▶ [Compiti da svolgere]
**a)** Secondo il brano sulla partenza della corsa da Gerusalemme, in quale data la corsa sarà presentata ufficialmente a Milano?
**b)** Riprenda il brano sulla partenza della corsa da Gerusalemme dal punto in cui si interrompe.

Tra i firmatari ci sono il linguista Noam Chomsky, i giuristi John Dugard e Richard Falk, entrambi Relatori Speciali Onu per la Palestina, l’attore teatrale e drammaturgo Moni Ovadia, gli europarlamentari Eleonora Forenza, Curzio Maltese e Sergio Cofferati e Luisa Morgantini, ex vice presidente del Parlamento Europeo. E tra le associazioni i sindacati Fiom-Cgil e Usb e le reti Pax Christi, la Comunità cristiana di base di San Paolo e Ebrei Contro l’Occupazione.
L’annuncio della partenza da Gerusalemme – che per la prima volta avverrà da un paese fuori dai confini europei – del noto evento sportivo italiano aveva da subito sollevato obiezioni e proteste: nel 2018 cadono i 70 anni dalla dichiarazione di indipendenza dello Stato di Israele e la Nakba (la catastrofe) del popolo palestinese, che vide all’epoca l’80% della sua popolazione costretta a fuggire o deportata dal proprio paese.
Il 29 novembre la corsa sarà ufficialmente presentata a Milano, una data – fanno notare i firmatari dell’appello – che “coincide con la Giornata Internazionale Onu di Solidarietà con il Popolo Palestinese”. Per questo nei giorni precedenti, il 25 e il 26 novembre, in tutta Italia si terranno manifestazioni e cicloraduni per protestare contro “l’uso di uno sport strettamente associato alla libertà per mascherare la brutale occupazione militare e il regime di apartheid di Israele”.

▶ [Record estratti]
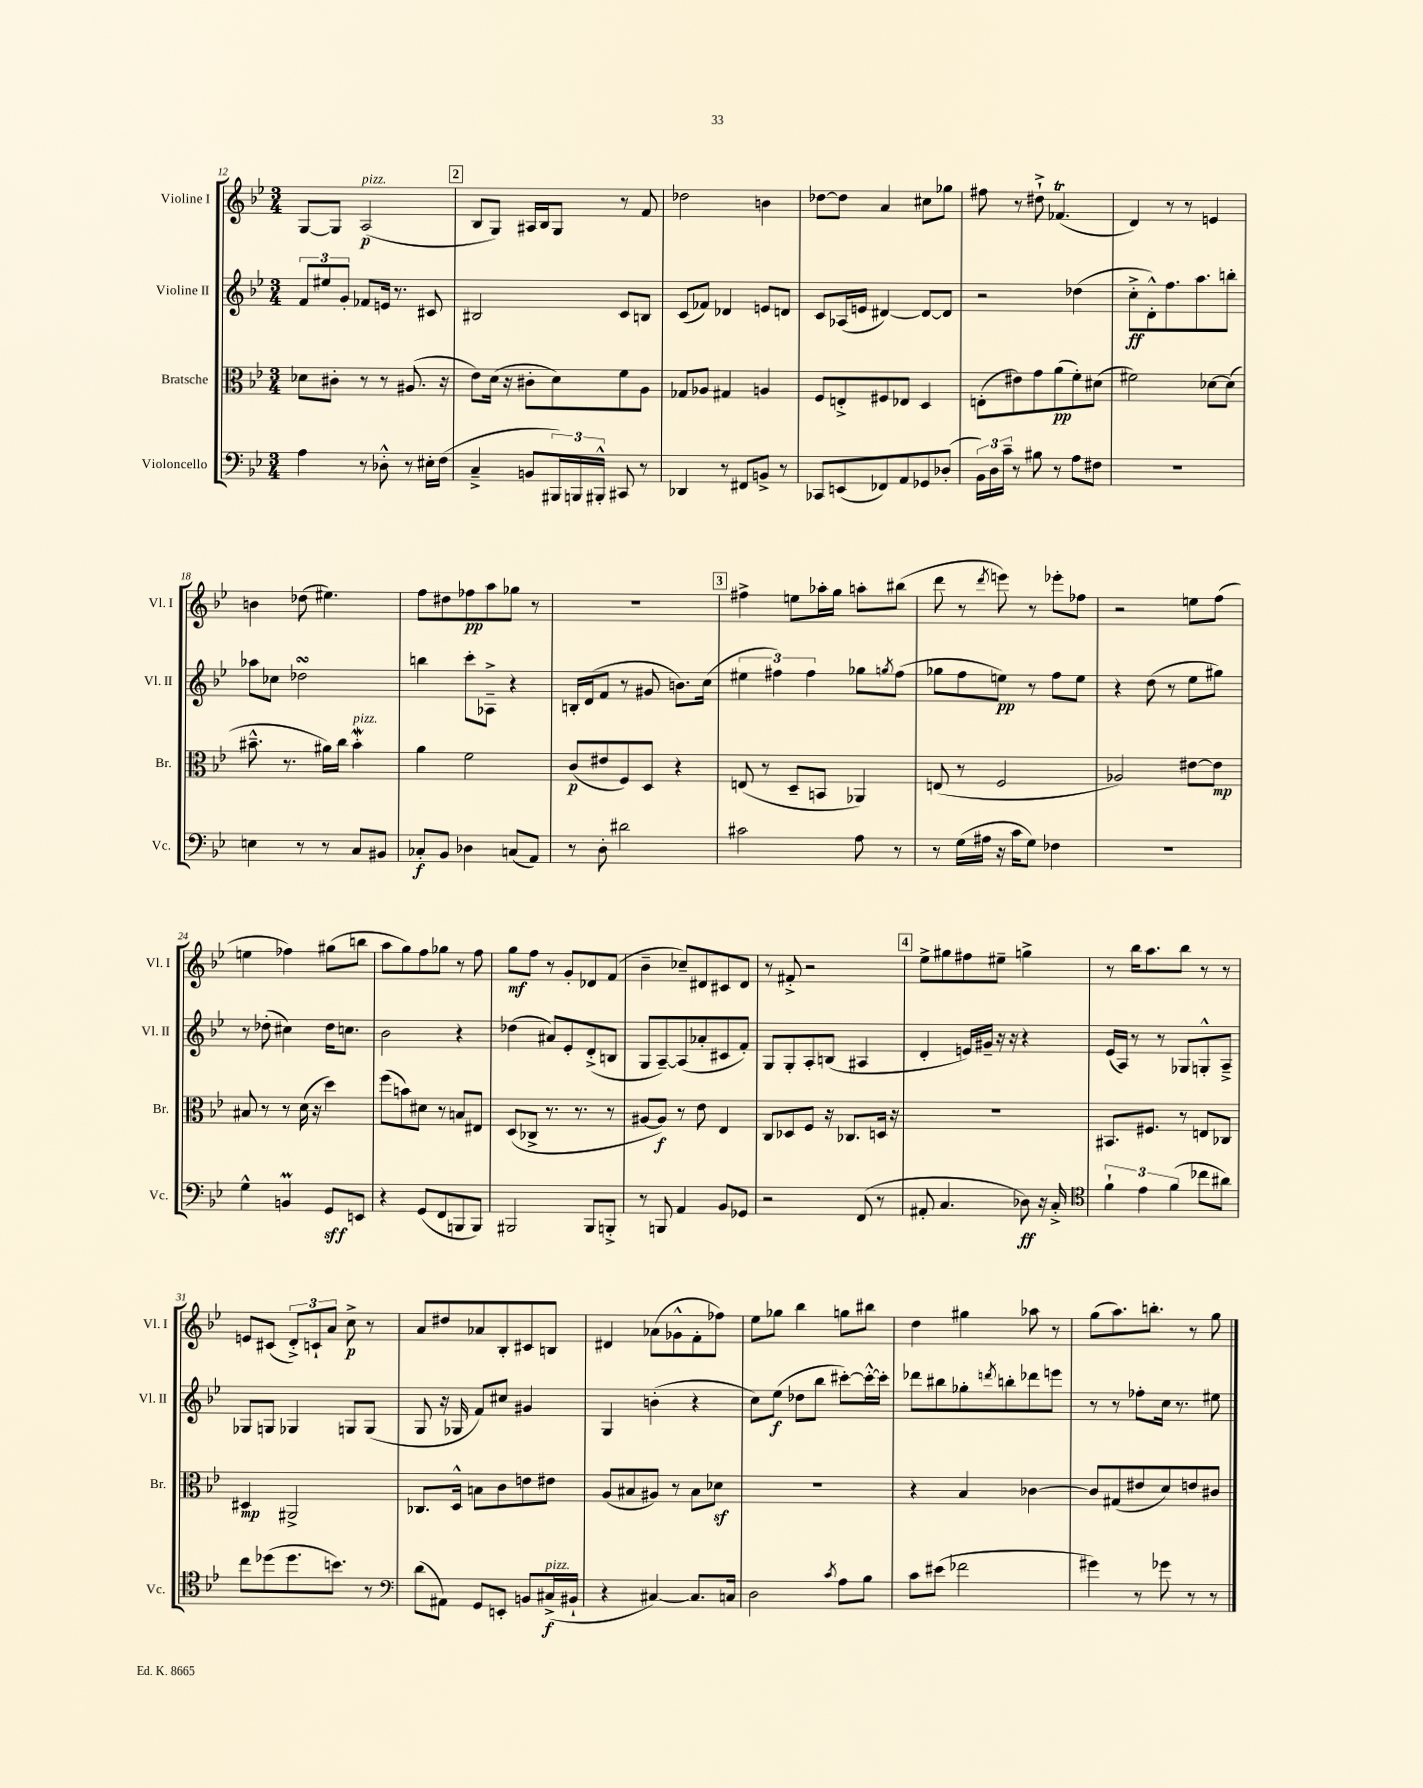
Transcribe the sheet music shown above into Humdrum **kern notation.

...

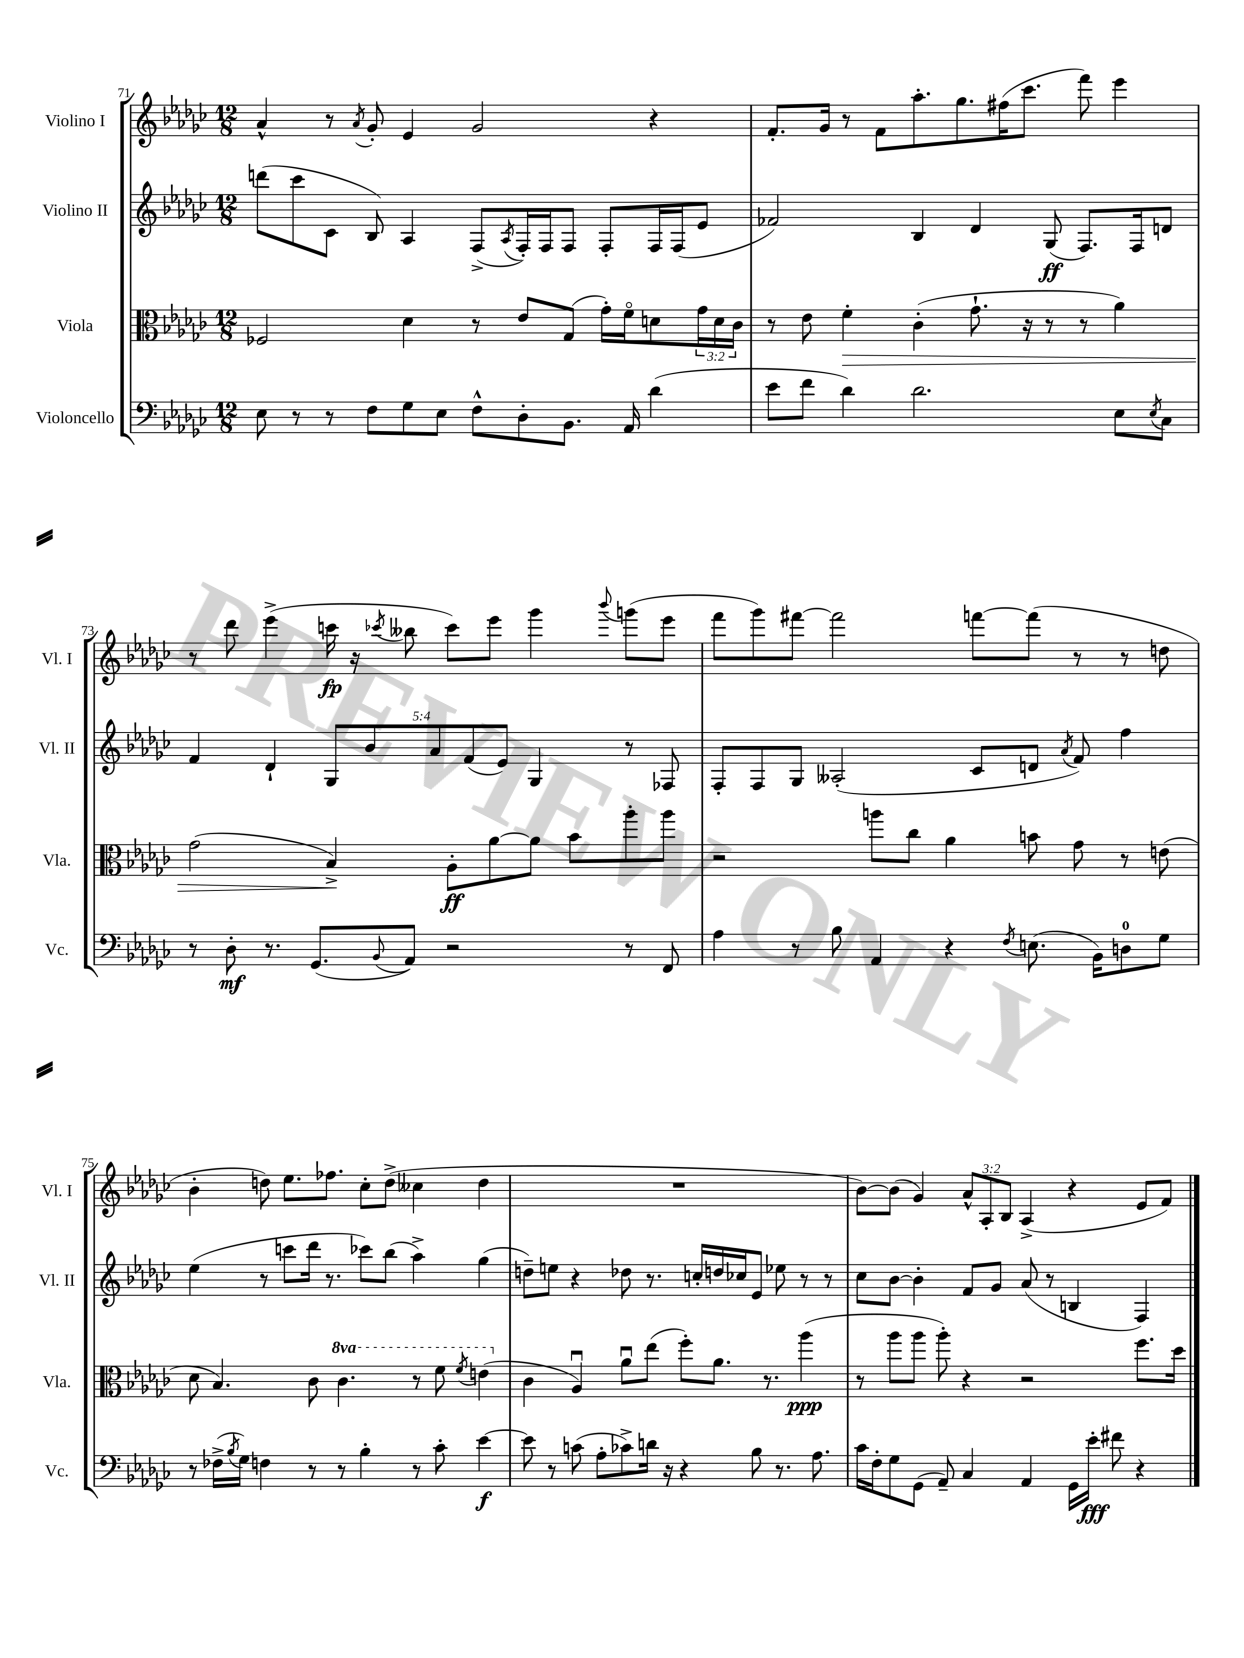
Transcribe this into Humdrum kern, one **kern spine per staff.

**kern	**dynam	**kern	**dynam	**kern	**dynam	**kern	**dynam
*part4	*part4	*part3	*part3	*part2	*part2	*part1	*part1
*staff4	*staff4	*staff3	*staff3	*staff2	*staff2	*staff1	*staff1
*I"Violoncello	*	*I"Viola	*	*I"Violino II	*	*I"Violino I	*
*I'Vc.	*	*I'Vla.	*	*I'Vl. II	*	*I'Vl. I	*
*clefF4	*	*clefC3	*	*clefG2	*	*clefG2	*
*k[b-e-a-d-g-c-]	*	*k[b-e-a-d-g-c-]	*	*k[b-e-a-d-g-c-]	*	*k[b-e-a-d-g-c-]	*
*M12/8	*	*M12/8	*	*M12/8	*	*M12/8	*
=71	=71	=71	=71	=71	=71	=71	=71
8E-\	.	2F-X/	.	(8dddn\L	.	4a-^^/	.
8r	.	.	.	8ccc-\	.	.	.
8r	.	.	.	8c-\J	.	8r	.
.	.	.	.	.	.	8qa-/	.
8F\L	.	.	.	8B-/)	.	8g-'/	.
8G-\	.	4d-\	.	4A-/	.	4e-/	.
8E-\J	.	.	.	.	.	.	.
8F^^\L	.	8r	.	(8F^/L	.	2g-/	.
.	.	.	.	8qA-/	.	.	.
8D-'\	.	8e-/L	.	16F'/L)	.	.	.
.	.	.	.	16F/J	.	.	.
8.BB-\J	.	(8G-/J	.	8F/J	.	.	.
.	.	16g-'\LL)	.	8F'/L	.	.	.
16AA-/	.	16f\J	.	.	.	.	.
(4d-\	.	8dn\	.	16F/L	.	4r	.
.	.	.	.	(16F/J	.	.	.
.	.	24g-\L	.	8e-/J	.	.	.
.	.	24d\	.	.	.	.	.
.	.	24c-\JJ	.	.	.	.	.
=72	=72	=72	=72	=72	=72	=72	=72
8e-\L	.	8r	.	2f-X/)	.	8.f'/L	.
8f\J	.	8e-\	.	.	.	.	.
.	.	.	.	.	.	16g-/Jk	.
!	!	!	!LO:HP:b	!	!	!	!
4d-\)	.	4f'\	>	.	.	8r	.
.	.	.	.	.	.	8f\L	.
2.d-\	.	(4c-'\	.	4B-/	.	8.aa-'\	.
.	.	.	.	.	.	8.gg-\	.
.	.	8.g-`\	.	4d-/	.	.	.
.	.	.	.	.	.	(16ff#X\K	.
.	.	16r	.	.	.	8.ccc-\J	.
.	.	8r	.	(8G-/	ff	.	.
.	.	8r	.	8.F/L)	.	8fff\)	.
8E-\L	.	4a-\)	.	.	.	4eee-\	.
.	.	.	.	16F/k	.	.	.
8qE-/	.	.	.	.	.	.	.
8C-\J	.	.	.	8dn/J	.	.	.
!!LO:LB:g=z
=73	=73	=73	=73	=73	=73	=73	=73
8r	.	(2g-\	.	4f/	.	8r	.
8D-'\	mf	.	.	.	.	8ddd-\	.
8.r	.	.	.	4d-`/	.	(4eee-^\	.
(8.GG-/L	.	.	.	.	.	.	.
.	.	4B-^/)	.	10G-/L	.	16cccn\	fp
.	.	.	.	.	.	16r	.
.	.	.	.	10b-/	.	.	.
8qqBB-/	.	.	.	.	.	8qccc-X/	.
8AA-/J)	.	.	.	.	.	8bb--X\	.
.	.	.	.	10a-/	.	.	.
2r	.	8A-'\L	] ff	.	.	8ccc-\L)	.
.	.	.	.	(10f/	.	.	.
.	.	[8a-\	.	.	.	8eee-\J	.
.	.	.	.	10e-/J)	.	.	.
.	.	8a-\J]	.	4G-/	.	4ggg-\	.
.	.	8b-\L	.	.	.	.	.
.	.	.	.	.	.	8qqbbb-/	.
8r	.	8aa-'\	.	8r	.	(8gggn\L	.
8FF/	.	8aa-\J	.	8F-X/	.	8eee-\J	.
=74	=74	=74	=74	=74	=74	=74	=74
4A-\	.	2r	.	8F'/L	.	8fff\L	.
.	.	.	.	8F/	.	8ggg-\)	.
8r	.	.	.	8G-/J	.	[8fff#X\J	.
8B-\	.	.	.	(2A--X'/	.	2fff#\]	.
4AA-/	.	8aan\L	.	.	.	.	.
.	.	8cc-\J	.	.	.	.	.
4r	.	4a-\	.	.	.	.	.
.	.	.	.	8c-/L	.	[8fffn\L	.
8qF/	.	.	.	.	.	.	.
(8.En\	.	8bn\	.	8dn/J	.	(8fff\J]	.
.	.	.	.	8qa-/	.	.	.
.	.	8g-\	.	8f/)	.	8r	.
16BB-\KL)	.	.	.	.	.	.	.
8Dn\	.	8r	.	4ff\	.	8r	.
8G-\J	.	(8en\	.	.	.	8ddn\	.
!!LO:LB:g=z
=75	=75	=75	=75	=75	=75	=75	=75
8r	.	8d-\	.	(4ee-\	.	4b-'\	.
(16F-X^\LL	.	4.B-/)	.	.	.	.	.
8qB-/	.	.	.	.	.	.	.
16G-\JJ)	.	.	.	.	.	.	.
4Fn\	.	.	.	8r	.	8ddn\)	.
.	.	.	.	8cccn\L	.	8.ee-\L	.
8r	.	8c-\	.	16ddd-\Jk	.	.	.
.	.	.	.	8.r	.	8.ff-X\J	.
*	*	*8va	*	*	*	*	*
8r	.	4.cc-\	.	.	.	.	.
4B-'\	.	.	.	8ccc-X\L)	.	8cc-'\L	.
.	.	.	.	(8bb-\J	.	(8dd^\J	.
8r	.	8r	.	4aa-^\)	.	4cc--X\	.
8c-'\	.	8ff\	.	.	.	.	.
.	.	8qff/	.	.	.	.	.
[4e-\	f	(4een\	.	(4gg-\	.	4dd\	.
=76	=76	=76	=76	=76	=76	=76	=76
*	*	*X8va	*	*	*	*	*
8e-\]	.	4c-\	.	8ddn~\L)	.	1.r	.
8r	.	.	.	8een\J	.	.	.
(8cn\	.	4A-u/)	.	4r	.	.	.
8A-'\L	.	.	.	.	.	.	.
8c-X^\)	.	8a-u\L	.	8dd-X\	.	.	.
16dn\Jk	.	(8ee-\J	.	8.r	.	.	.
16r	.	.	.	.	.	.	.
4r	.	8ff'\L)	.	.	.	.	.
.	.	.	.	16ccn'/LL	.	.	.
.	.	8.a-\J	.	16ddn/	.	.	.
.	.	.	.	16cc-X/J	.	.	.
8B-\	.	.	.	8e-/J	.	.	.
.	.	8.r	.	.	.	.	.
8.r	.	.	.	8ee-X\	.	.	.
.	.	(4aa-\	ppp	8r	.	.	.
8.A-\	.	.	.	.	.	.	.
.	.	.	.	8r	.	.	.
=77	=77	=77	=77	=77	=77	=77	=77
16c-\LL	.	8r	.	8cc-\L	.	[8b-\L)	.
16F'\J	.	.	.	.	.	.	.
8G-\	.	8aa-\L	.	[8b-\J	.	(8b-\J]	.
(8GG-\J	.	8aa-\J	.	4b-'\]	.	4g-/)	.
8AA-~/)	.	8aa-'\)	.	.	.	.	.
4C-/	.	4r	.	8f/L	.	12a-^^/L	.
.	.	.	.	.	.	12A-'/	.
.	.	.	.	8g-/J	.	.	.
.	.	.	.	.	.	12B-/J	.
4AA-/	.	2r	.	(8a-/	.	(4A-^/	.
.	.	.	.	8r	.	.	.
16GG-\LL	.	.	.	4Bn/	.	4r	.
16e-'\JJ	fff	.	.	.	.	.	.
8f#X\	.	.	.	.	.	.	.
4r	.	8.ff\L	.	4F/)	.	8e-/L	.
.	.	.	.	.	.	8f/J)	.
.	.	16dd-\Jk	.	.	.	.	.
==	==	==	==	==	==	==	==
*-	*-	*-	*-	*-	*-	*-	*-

▶ [Risposte ai compiti]
**a)** Il 29 novembre.

**b)**
Secondo quanto si legge nell’appello, inoltre, il Giro d’Italia ha affidato all’impresa israeliana Comtec Group la gestione della “Grande partenza”. La Comtec svolge attività nelle colonie israeliane nei Territori Occupati, illegali secondo il diritto internazionali. Allo stesso modo, all’evento prenderà parte la squadra nazionale di ciclismo, la cui Federazione sponsorizza e organizza competizioni in aree sotto occupazione militare da parte di Israele. Infine, scrivono i firmatari, nelle immagini, nelle mappe e nei video ufficiali della corsa, “il Giro d’Italia sta ingannevolmente presentando Gerusalemme est, che è sottoposta da 50 anni all’occupazione militare israeliana, come se facesse parte dello Stato di Israele e fosse la sua capitale unificata”.
Coinvolto è anche il pontefice, invitato dal primo ministro israeliano Netanyahu a dare il via ufficiale alla gara, il prossimo maggio. A papa Francesco si sono dunque rivolte anche le organizzazioni della società civile palestinese con una lettera in chui gli chiedono di rifiutare l’invito.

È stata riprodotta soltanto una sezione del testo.